Ich bei 15x noch nicht soviel und einmal musste ich 500 drauflegen, hab aber das Schiff bekommen! Ärgern brauche ich mich auch nicht, denn Flüge von der Reederei gabs nicht.
Aber in der Summe liege sehr deutlich im Plus.
LG -
Hallo,
also Plan B , nächster Hafen einsteigen, funktioniert nicht.
Letztes Jahr zu Ostern uns und Freunden passiert:
Einschiffung in Barcelona, Flug ab Düsseldorf einen Tag früher gebucht, Freunde von Berlin, Hotel gebucht , so weit alles okay.
Flieger sollte gegen 14.00 Uhr starten, gegen 16.00 Uhr die Info, Flug fällt aus, wegen Fluglostenstreik über Frankreich.. Maschine war voll ausgebucht, da am nächsten Tag auch Champigons Fussballspiel war. Wütende Väter mit heulenden Kindern und ca. 35 Passagiere, die das gleiche Schiff erreichen wollten. Ich hektisch bei Reederei (NCL) angerufen, auch mit dieser Idee, okay nächster Hafen Madeira, dann halt dort hin, War sich nix. Klipp und klar wurde uns mitgeteilt, dass wenn wir die Einschiffung verpasen, die ganze Reise Futsch ist. Na toll, auch noch Suite gebucht. Vier Familien mit kleinen Kindern fuhren wieder nach Hause um mit dem Auto nach Barcelona zu fahren, die waren dann wirklich urlaubsreif.
Lufthansa sagte, Umbuchung auf London wäre sicher, aber als ich am Schalter war, gab es nur noch die Alternative am nächsten Morgen um 6.00 Uhr mit Air Berlin. Auch gut, zeitlich reichte es uns. Nach einer extrem kurzen Nacht, aufatmend im Flieger sitzend, kam die Durchsage des Piloten" immer noch Streik in Frankreich, wir warten auf ein Slot. Bekamen wir gegen 8.00 Uhr, erreichten BArcelona noch in time alles gut, nur Nerven strapaziert. Unsere Freunde , die von Berlin aus flogen, kamen mit 8stündiger Verspätung gegen Mitternacht in Barcelona an, der Pilot hatte entschieden nachzutanken und eine ander Strecke zu fliegen.
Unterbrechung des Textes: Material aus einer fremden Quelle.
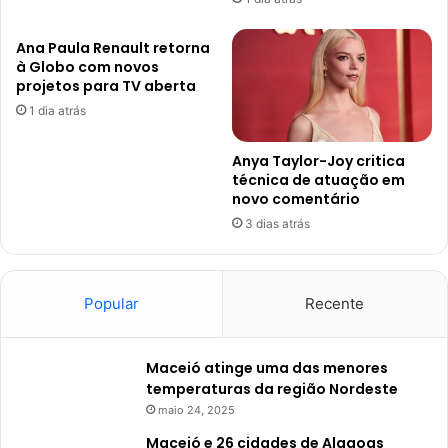
Ana Paula Renault retorna
à Globo com novos
projetos para TV aberta
1 dia atrás
Anya Taylor-Joy critica
técnica de atuação em
novo comentário
3 dias atrás
Popular
Recente
Maceió atinge uma das menores
temperaturas da região Nordeste
maio 24, 2025
Maceió e 26 cidades de Alagoas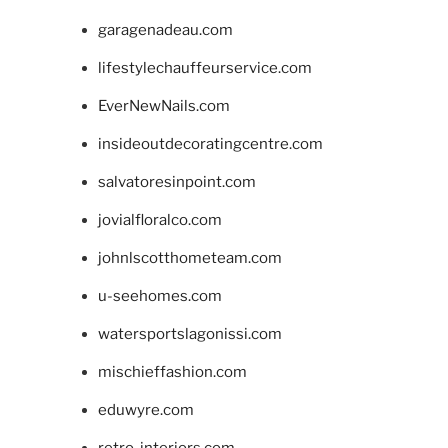
garagenadeau.com
lifestylechauffeurservice.com
EverNewNails.com
insideoutdecoratingcentre.com
salvatoresinpoint.com
jovialfloralco.com
johnlscotthometeam.com
u-seehomes.com
watersportslagonissi.com
mischieffashion.com
eduwyre.com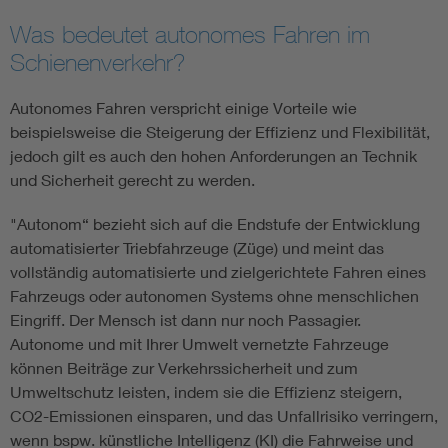
Was bedeutet autonomes Fahren im
Schienenverkehr?
Autonomes Fahren verspricht einige Vorteile wie
beispielsweise die Steigerung der Effizienz und Flexibilität,
jedoch gilt es auch den hohen Anforderungen an Technik
und Sicherheit gerecht zu werden.
"Autonom“ bezieht sich auf die Endstufe der Entwicklung
automatisierter Triebfahrzeuge (Züge) und meint das
vollständig automatisierte und zielgerichtete Fahren eines
Fahrzeugs oder autonomen Systems ohne menschlichen
Eingriff. Der Mensch ist dann nur noch Passagier.
Autonome und mit Ihrer Umwelt vernetzte Fahrzeuge
können Beiträge zur Verkehrssicherheit und zum
Umweltschutz leisten, indem sie die Effizienz steigern,
CO2-Emissionen einsparen, und das Unfallrisiko verringern,
wenn bspw. künstliche Intelligenz (KI) die Fahrweise und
Alle aus Düsseldorf hatten sich, falls sie es schaffen sollten an Bord zu einem Drink verabredet, alle hatten was zu erzählen.
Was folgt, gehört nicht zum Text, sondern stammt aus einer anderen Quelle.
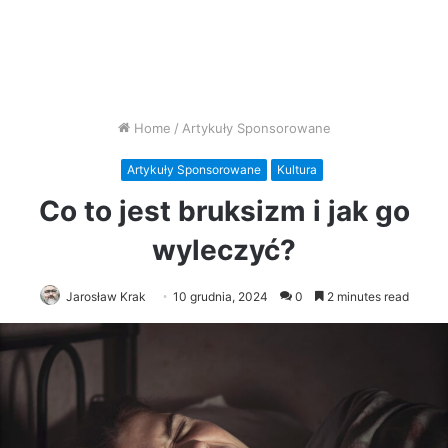
Home
/
Artykuły Sponsorowane
Artykuły Sponsorowane
Kultura
Co to jest bruksizm i jak go
wyleczyć?
Jarosław Krak
10 grudnia, 2024
0
2 minutes read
Ach ja, die 12 Passagiere, die nach London umgebucht worden waren, waren während der gesamten KF nicht mehr gesehen, keine Ahnung, was da noch passiert ist.
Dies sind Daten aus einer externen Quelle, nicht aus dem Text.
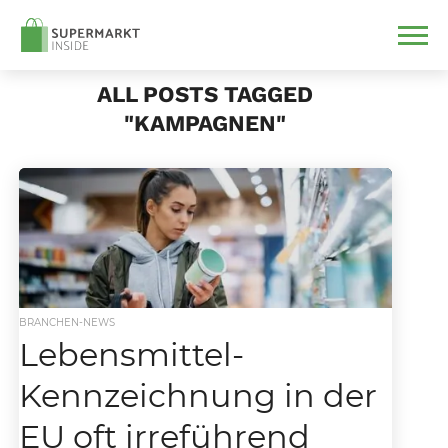
ALL POSTS TAGGED
"KAMPAGNEN"
BRANCHEN-NEWS
Lebensmittel-
Kennzeichnung in der
EU oft irreführend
Alos neuer Hafen, neues Glück wird nichts,,,,,,trotzdem buche ich meine Flüge immer noch selber. Aber keine Angst, so etwas kann unmöglich öfters passieren.
lg
ruth -
...das ist schon eine Geschichte Ruth. Vielen Dank dafür.....Euren Anteil an Pech habt ihr nun abbekommen. Freue mich sehr, dass ihr trotz der enormen Aufregung noch rechtzeitig aufs Schiff gekommen seid. Bei Streik und schlechtem Wetter wird es für jeden übel.